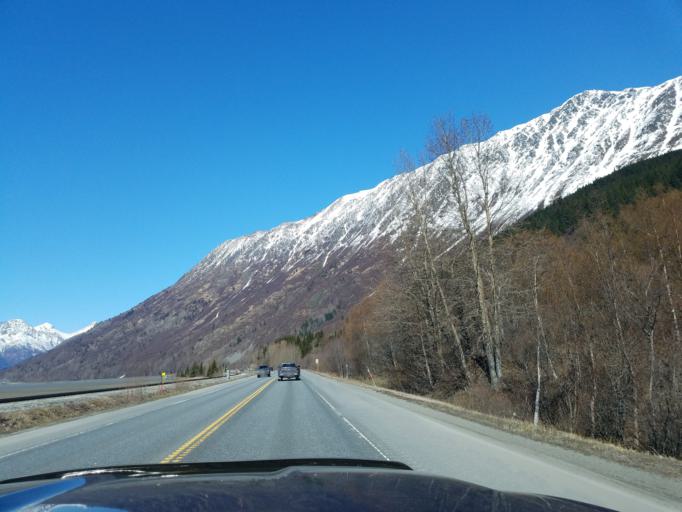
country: US
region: Alaska
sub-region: Anchorage Municipality
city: Girdwood
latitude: 60.9334
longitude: -149.3616
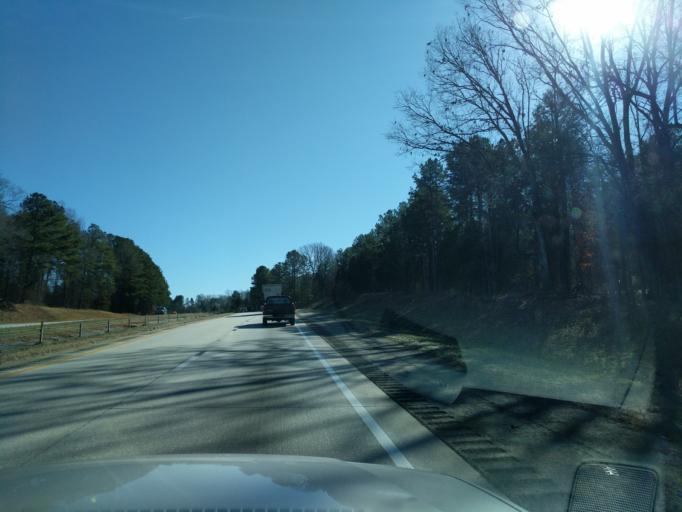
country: US
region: South Carolina
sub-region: Laurens County
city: Clinton
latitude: 34.5196
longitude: -81.9084
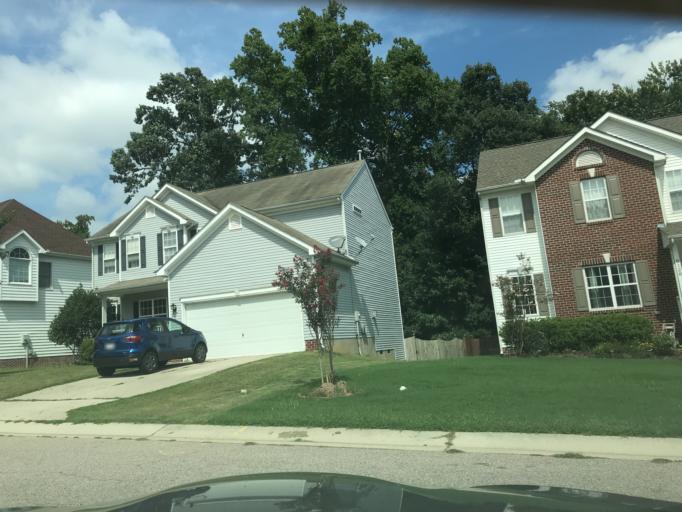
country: US
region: North Carolina
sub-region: Wake County
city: Rolesville
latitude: 35.8893
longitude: -78.5444
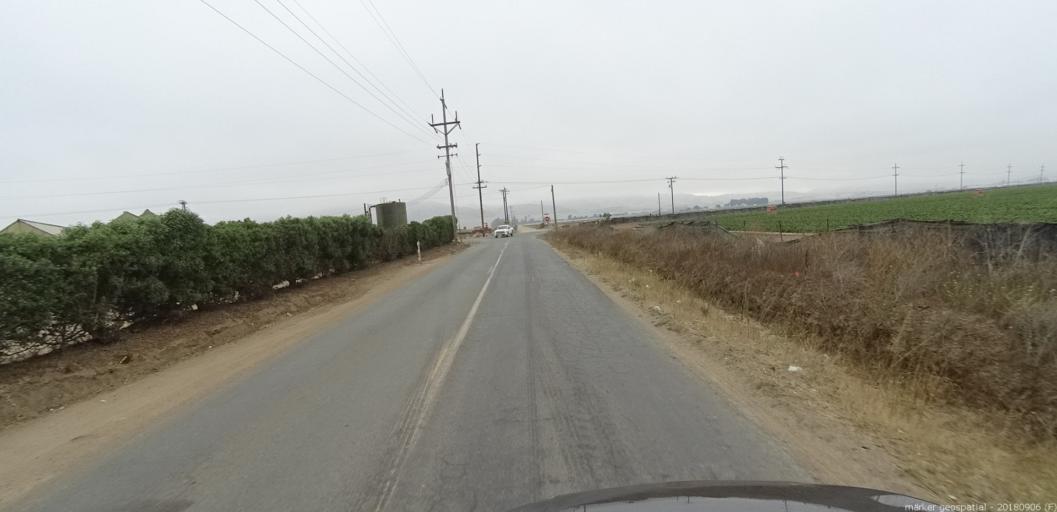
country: US
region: California
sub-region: Monterey County
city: Chualar
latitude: 36.6293
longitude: -121.5408
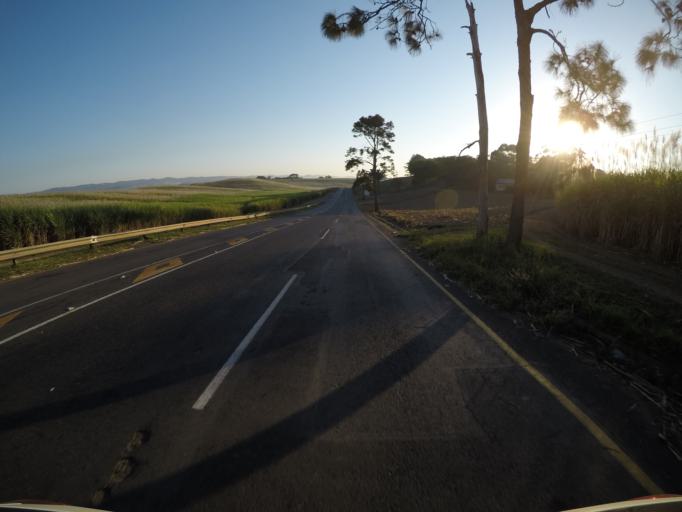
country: ZA
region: KwaZulu-Natal
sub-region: uThungulu District Municipality
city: eSikhawini
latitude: -28.9382
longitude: 31.7407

######

**Given exercise**. Substitute "lat" for every "latitude" in all the entries above, keeping everything else the same. Leave the pictures out of your answer.

**Output**.
country: US
region: Alaska
sub-region: Anchorage Municipality
city: Girdwood
lat: 60.9334
longitude: -149.3616
country: US
region: South Carolina
sub-region: Laurens County
city: Clinton
lat: 34.5196
longitude: -81.9084
country: US
region: North Carolina
sub-region: Wake County
city: Rolesville
lat: 35.8893
longitude: -78.5444
country: US
region: California
sub-region: Monterey County
city: Chualar
lat: 36.6293
longitude: -121.5408
country: ZA
region: KwaZulu-Natal
sub-region: uThungulu District Municipality
city: eSikhawini
lat: -28.9382
longitude: 31.7407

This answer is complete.